What is agranulocytosis
Agranulocytosis is an acute pathological condition that determines a severe reduction of white blood cells circulating in the blood. The result of this alteration determines, in particular, a lack of polymorphonuclear leukocytes (or granulocytes), a particular type of white blood cells that intervene in the defense of the organism.
In the presence of agranulocytosis, the concentration of granulocytes (neutrophils, basophils and eosinophils) drops to levels below 100 cells / mm³ of blood.
Agranulocytosis can expose patients to a high probability of contracting infections, as granulocytopenia causes suppression of the immune system. This risk is closely related to the causes, degree and duration of the disease.
At the base of agranulocytosis there may be an "alteration of the medullary myelopoiesis (the bone marrow is unable to produce a sufficient number of granulocytes) or an" increased destruction of these blood cells.

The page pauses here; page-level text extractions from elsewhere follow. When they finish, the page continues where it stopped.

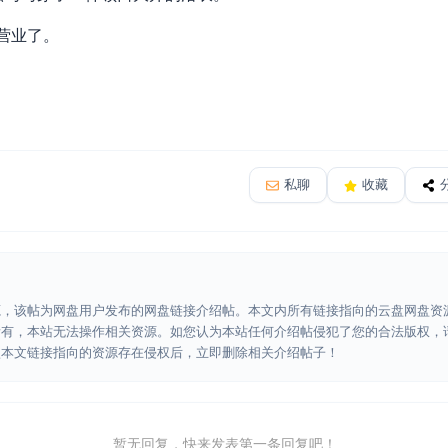
营业了。
私聊
收藏
源，该帖为网盘用户发布的网盘链接介绍帖。本文内所有链接指向的云盘网盘资
所有，本站无法操作相关资源。如您认为本站任何介绍帖侵犯了您的合法版权，
认本文链接指向的资源存在侵权后，立即删除相关介绍帖子！
暂无回复，快来发表第一条回复吧！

Acquired agranulocytosis most often occurs as a result of drug therapy, while the congenital form is present from birth.
Causes
The pathogenetic mechanisms of agranulocytosis can be determined by:
- Defects in the production of granulocytes;
- Abnormal distribution;
- Reduced survival due to increased destruction (example: hypersplenism) or increased utilization (i.e. from consumption, due to bacterial or viral infections).
Acquired agranulocytosis
Acquired agranulocytosis can be caused by a variety of factors, including:
- Autoimmune diseases;
- Tumors, inflammation, myelofibrosis and other bone marrow diseases;
- Infections;
- Aplastic anemia;
- Some medications or treatments:
- Chemotherapy;
- Bone marrow transplant (or preparation for a bone marrow transplant);
- Drugs such as: rituximab, penicillin, captopril, ranitidine, cimetidine, methimazole and propylthiouracil;
- Cytostatic drugs such as clozapine or nitroxide.
Congenital neutropenia
Sometimes, agranulocytosis is present from birth. This condition can in fact be caused by some rather rare genetic alterations, which can be inherited from parents making it common within the same family.
Risk factors
The following factors increase the likelihood of developing agranulocytosis:
- Chemotherapy treatment for cancer;
- Taking certain medications;
- Infection;
- Exposure to certain chemical toxins or radiation
- Autoimmune diseases;
- Enlargement of the spleen
- Vitamin B12 or folate deficiency
- Leukemia or myelodysplastic syndrome;
- Aplastic anemia or other bone marrow diseases
- Genetic predisposition.
Symptoms
Agranulocytosis can be asymptomatic, or it can present clinically with sudden fever, chills, and sore throat. Infection of any organ (pneumonia, urinary tract or skin infections) can be rapidly progressive and even develop into septicemia. Agranulocytosis is also associated with gum disease.
When suffering from agranulocytosis, the following symptoms may occur:
- Leukopenia (reduction in the number of circulating white blood cells);
- Fever, chills, body aches, weakness or sore throat;
- Bacterial pneumonia;
- Oral ulcers;
- Bleeding of the gums, increased saliva, bad breath and destruction of the periodontal ligament;
- Fungal or bacterial infections.
Diagnosis
Investigations that can help doctors diagnose agranulocytosis may include:
- Complete blood test to determine the granulocyte count
- Urine or other biological samples can be analyzed to determine the presence of infectious agents;
- biopsy or fine needle aspiration of the hematopoietic marrow.
To formally diagnose agranulocytosis, other diseases with a similar presentation, such as myelodysplasia, leukemia and aplastic anemia, must be excluded. The differential diagnosis requires a cytological and histological examination of the bone marrow, which shows an alteration of the promyelocytes, while other types of cells are present in normal values.
In some cases, some more in-depth examinations may be necessary:
- Genetic tests;
- Dosage of anti-granulocyte autoantibodies in people with autoimmune diseases;
Treatment
Treatment of agranulocytosis depends on the cause and severity of the condition. In patients with no symptoms of infection, management consists of close monitoring with serial blood counts and elimination of the factor responsible for the primary disorder (for example, by substituting a particular drug).
Treatment options include:
- Transfusion therapy
If necessary, the patient can undergo granulocyte transfusion. However, white blood cells tend to lose their function rapidly and the therapeutic effect produced is short-lived. In addition, there are many complications associated with this procedure. - Antibiotic treatment
Some antibiotics may be prescribed to eradicate the causative agent of agranulocytosis or to prevent any infections that may be favored by leukopenia. - Injection of G-CSF (stimulating factors)
Depending on the cause, some people may benefit from injections with granulocyte colony-stimulating factor (G-CSF) to stimulate the marrow to produce more white blood cells. In case of agranulocytosis, the administration of recombinant G-CSF (filgrastim) often results in haematological recovery. - Bone marrow transplant
In severe cases of agranulocytosis, a bone marrow (or stem cell) transplant may be necessary.